Nowadays, many mobile phones or smartphones are provided with at least two camera modules. One camera module frequently comprises exactly one optical channel for detecting a partial area of the object area. A primary camera that can be optimized for capturing photos or video is, for example, on the front side or second main side of the apparatus facing away from the user and a secondary camera that can be optimized, for example, for video telephony, is provided on the rear side or first main side of the apparatus facing the user. Thus, two object areas independent of one another can be detected: a first object area facing the front side of the housing as well as a second object area facing the rear side. For illustration purposes, FIG. 11 shows a conventional camera and two camera modules (indicated by a circle, secondary camera (video telephony) on the left, primary camera (photo camera) on the right), respectively, in a smartphone according to conventional technology.

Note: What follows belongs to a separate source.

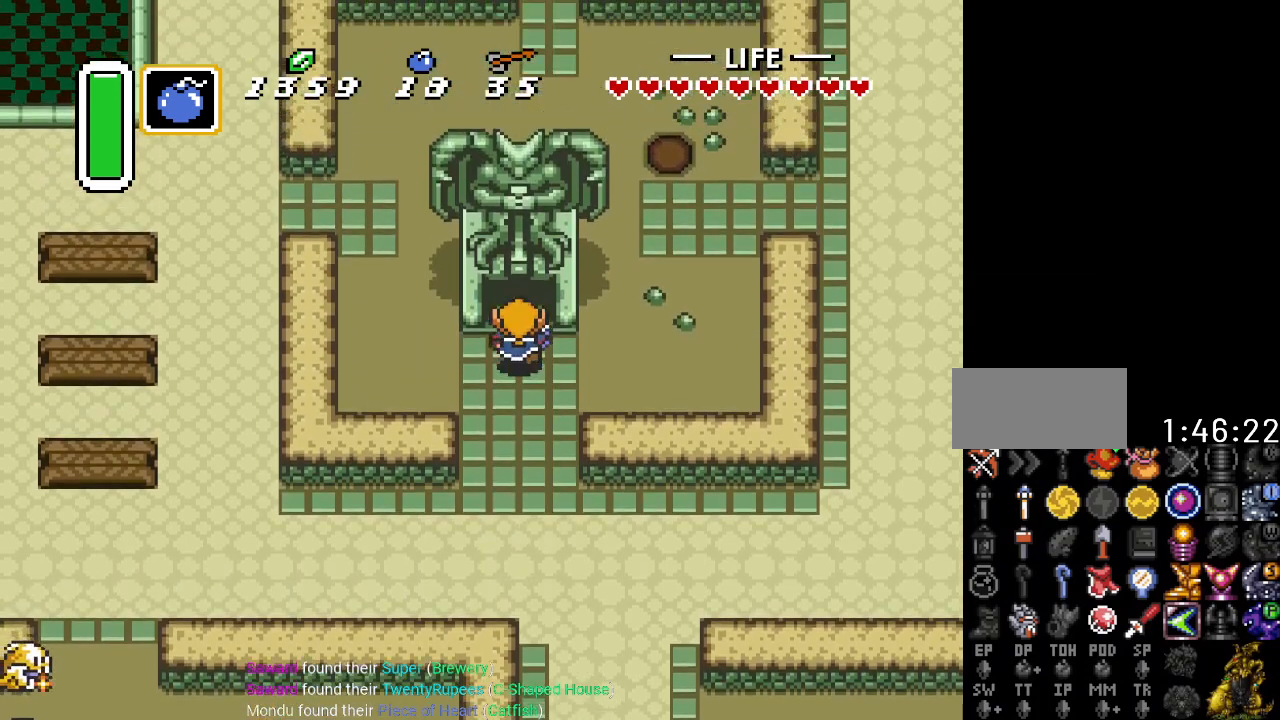
{"buttons": ["DPAD_UP"], "events": []}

In the course of increasing miniaturization, one of the main design objects is the reduction of the thickness of smartphones or mobile phones. Here, a problem occurs with the integration of the camera module and the camera modules, respectively: due to the physical laws of optics, for each given camera module having the lateral dimensions X (extended in x-direction) and Y (extended in y-direction) a lower limit results for the height of the entire camera module Z (extended in z-direction). This height Z determines the minimum thickness of the entire apparatus, for example when orienting the height Z along a thickness of the smartphone or mobile phone. In other words, the camera frequently determines the minimum thickness of the smartphone.
An option for reducing the installation height of cameras is the usage of multi-aperture cameras including a plurality of juxtaposed imaging channels. Here, superresolution methods are used, whereby the installation height can be halved. Basically, two principles are known based, on the one hand, on optical channels each transmitting the entire field of view (Pelican Imaging, i.a. WO 2009151903 A3, TOMBO Japan) and, on the other hand, only imaging a partial area of the total field of view (DE102009049387 and based thereon application DE102013222780).
A multi-aperture device can include an image sensor having one image sensor area per channel. An optical channel of the multi-aperture device is configured to project a partial area of the object area on a respective image sensor area and for this, the same comprises an optical element or an imaging optics, such as a lens, a portion of a decentered lens or a freeform surface having an optical center.
Further, with a single camera module and hence a single optical channel, it is not possible to obtain in depth information on the object area detected thereby. For this, at least two camera modules are necessitated, wherein the depth resolution can be maximized with increasing distance of the camera modules with respect to one another. The minimum installation height Z may possibly be reduced when multi-aperture cameras with superresolution and a linear arrangement of the channels are used (see again DE102009049387 and based thereon application DE102013222780). Here, however, the miniaturization depends on a superresolution factor usually not exceeding 2.
The integration of several camera modules necessitates additional space which is limited, for example when incorporating the camera module in the rear side facing the user for detecting an object area, which is, for example, facing the rear side in many common smartphones already by the additional integration of a screen in the same side of the housing.
Further, it is basically possible to reduce the installation height Z of the individual camera optics by reducing the focal length f of the individual camera optics. However, it is well known to the person skilled in the art that this approach only results in a reduction of the imaging quality as regards to resolution and/or image noise when reducing the pixel size or reducing the number of pixels.